Two experts addressed students at Northwest Catholic High School in West Hartford to discuss the dangers of vaping.
Submitted by Maureen Scudder, Northwest Catholic High School
Northwest Catholic students are learning real-world skills everyday. How to think, how to work, how to lead, and how to serve are all part of their daily experience. Students at Northwest Catholic are also learning how to ask probing questions and make healthy decisions.
November’s vaping presentation by Jane Reardon, a pulmonary clinical nurse specialist, and Ruth Canovi, the director of advocacy at the American Lung Association in Connecticut, was about the dangers of vaping, and the students were listening.
Canovi’s slides helped the audience answer basic questions about e-cigarettes — what are they, why are they dangerous, and what can students do about it? She explained that e-cigarettes come in various shapes and with different names, but they’re ultimately the same and they’re always pernicious. The big takeaway? There’s no such thing as harmless vaping.
Canovi said that only a year ago most students thought vaping liquid didn’t include nicotine. Today, students are wiser. They’re aware that 99% of e-cigarettes in all their forms contain nicotine. Canovi continued to teach: “Nicotine is a colorless, liquid alkaloid that is also used as an insecticide,” and this disturbing point was not lost on the audience.
Canovi also explained that the producers of vaping tanks, mods and chemicals are manipulated to make them easier to smoke and easier to get addicted to. The diabolical element, according to Canovi, is that they target youth and they’re designed to hook their users.
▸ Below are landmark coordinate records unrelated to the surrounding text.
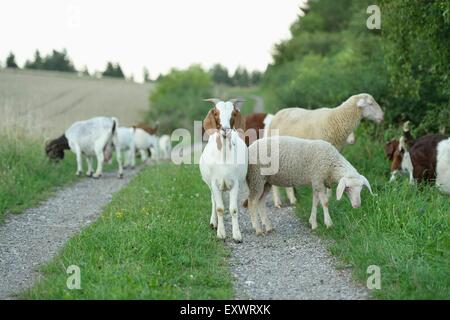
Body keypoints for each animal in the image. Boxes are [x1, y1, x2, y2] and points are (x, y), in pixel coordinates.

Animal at [200, 99, 250, 241]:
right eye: (216, 113)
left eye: (233, 113)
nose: (225, 130)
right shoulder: (214, 183)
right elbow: (220, 208)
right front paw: (221, 234)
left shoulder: (235, 184)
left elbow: (233, 209)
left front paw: (237, 235)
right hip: (211, 185)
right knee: (213, 201)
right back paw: (213, 223)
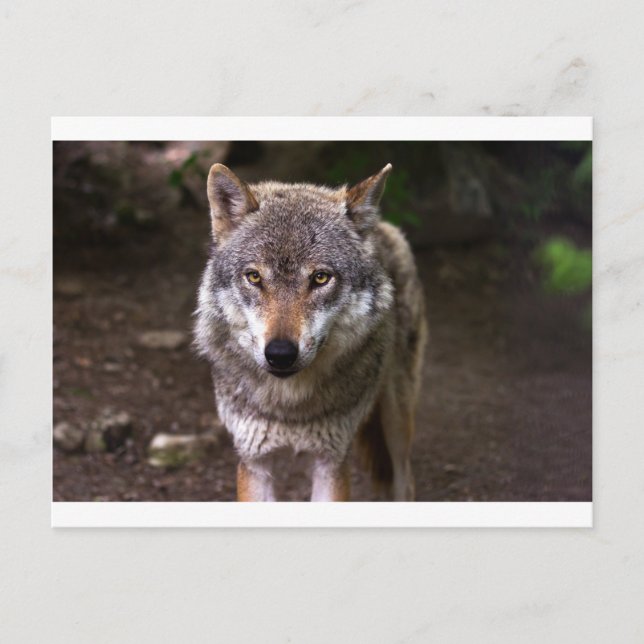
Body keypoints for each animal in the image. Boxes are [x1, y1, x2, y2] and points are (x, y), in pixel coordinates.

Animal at [194, 162, 427, 501]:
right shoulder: (254, 462)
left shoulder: (331, 462)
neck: (290, 407)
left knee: (405, 480)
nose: (280, 354)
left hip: (397, 419)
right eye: (254, 277)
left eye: (320, 278)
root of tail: (381, 226)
Canovi didn’t hold back — she said, “Phillip Morris and other tobacco manufacturers have never had the reputation of putting public health first.” There also all designing their own e-cigarettes to get their cut of the market.
What Canovi wanted the students to fully understand is that these materials are still young and still unregulated. This reality should be terrifying to users. The FDA is not yet regulating a product that is hooking users and landing people in the hospital, and even killing a few victims.
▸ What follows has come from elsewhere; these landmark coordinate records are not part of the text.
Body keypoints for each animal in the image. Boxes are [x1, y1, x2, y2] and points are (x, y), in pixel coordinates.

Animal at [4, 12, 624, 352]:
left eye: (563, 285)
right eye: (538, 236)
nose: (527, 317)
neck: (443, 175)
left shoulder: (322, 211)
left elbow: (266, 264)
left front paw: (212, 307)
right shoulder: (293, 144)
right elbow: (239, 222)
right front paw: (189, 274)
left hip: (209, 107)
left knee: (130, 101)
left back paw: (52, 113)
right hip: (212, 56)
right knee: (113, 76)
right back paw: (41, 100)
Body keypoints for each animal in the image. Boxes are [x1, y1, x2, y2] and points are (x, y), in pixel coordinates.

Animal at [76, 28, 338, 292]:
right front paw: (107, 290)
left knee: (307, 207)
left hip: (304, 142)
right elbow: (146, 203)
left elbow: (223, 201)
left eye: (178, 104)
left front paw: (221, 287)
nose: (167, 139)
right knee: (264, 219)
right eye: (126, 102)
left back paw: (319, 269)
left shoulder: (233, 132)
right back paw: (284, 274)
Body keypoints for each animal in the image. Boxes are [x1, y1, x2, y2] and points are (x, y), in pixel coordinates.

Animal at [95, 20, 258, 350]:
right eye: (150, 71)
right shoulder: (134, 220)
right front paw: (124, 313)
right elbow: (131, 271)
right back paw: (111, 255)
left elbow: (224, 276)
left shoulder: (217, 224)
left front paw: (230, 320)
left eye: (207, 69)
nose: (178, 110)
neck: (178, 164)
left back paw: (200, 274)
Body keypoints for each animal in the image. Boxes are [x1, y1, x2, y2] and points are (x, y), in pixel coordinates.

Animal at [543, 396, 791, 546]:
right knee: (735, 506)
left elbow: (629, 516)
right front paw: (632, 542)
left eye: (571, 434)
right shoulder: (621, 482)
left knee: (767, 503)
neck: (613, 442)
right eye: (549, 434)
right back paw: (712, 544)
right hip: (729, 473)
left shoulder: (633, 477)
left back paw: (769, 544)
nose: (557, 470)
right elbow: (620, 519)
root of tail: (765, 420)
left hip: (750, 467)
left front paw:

That’s when guest speaker Jane Reardon became most animated. Nurse Reardon, who is also a tobacco control specialist, shared stories of cigarette addiction, referencing one patient who had been able to quit heroin, alcohol, and marijuana but still “cried at night for a cigarette.” Reardon also spoke of the spate of “popcorn lung” patients she’s encountering at Connecticut hospitals and how terrifying these near-death experiences have been for those poisoned by vaping.
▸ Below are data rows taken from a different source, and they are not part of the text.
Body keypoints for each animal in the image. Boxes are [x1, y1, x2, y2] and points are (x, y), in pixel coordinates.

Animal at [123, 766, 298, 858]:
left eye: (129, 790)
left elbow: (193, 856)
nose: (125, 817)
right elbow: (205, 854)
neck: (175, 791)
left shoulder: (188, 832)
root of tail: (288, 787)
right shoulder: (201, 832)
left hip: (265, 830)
Canovi didn’t shy away from sharing gruesome photos of victims of e-cigarette battery fires, and she spoke of the skyrocketing number of visits of toddlers who’ve drank vaping fluid, mistaking it for juice. From “popcorn lung,” when an 18 year old’s lungs looked like an 80 year old COPD patient, to the crippling chain of addiction, Canovi and Reardon shared statistics and stories. After the powerful public service announcement, Northwest Catholic students were better informed. One student even raised her hand to ask the question, “What can we do?” And Ruth Canovi responded, “I’m glad you asked,” then gave sound advice about writing legislators and emailing her personally to join a task force to end vaping.